PROBLEM DESCRIPTION =
Find how many lines in this data contain the string "visible". Respond with only that number.

SUPPLIED MATERIAL =
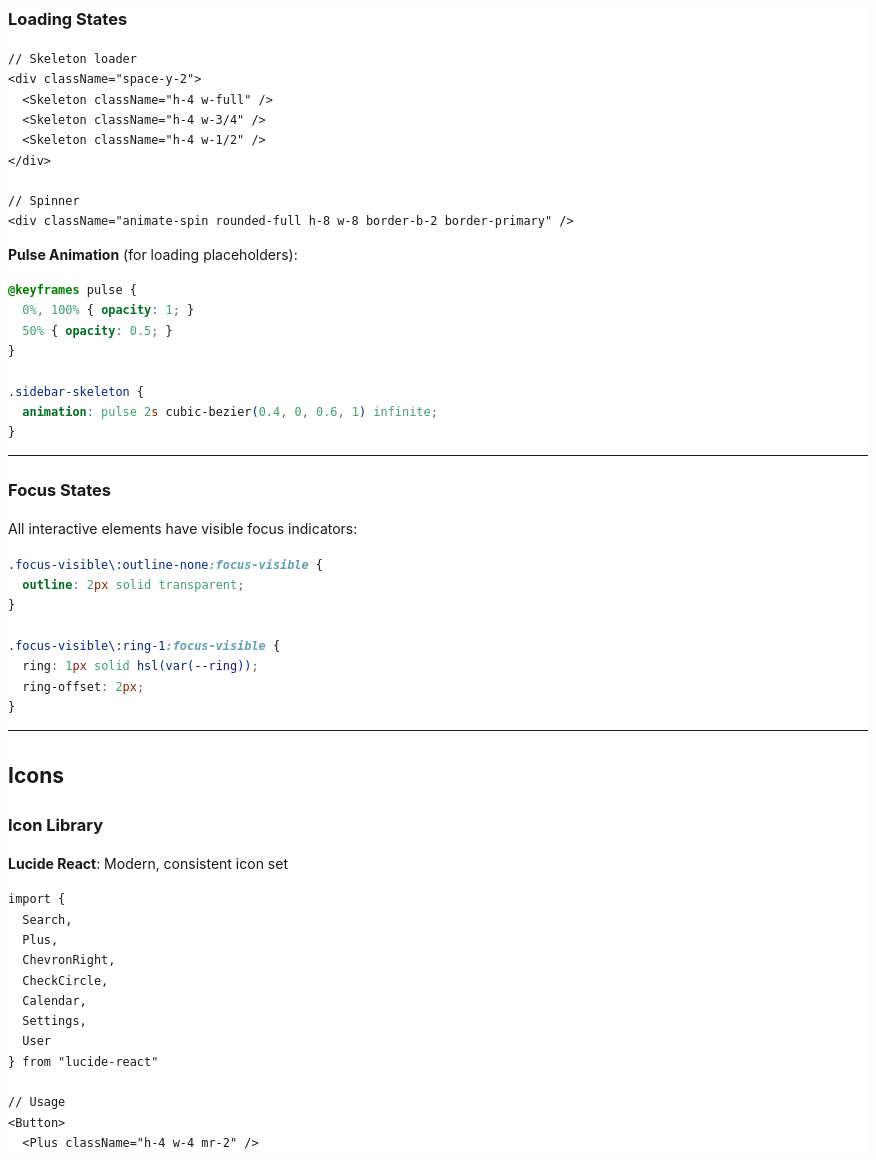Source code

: 
### Loading States

```tsx
// Skeleton loader
<div className="space-y-2">
  <Skeleton className="h-4 w-full" />
  <Skeleton className="h-4 w-3/4" />
  <Skeleton className="h-4 w-1/2" />
</div>

// Spinner
<div className="animate-spin rounded-full h-8 w-8 border-b-2 border-primary" />
```

**Pulse Animation** (for loading placeholders):

```css
@keyframes pulse {
  0%, 100% { opacity: 1; }
  50% { opacity: 0.5; }
}

.sidebar-skeleton {
  animation: pulse 2s cubic-bezier(0.4, 0, 0.6, 1) infinite;
}
```

---

### Focus States

All interactive elements have visible focus indicators:

```css
.focus-visible\:outline-none:focus-visible {
  outline: 2px solid transparent;
}

.focus-visible\:ring-1:focus-visible {
  ring: 1px solid hsl(var(--ring));
  ring-offset: 2px;
}
```

---

## Icons

### Icon Library

**Lucide React**: Modern, consistent icon set

```tsx
import { 
  Search, 
  Plus, 
  ChevronRight,
  CheckCircle,
  Calendar,
  Settings,
  User
} from "lucide-react"

// Usage
<Button>
  <Plus className="h-4 w-4 mr-2" />
```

YOUR RESPONSE =
3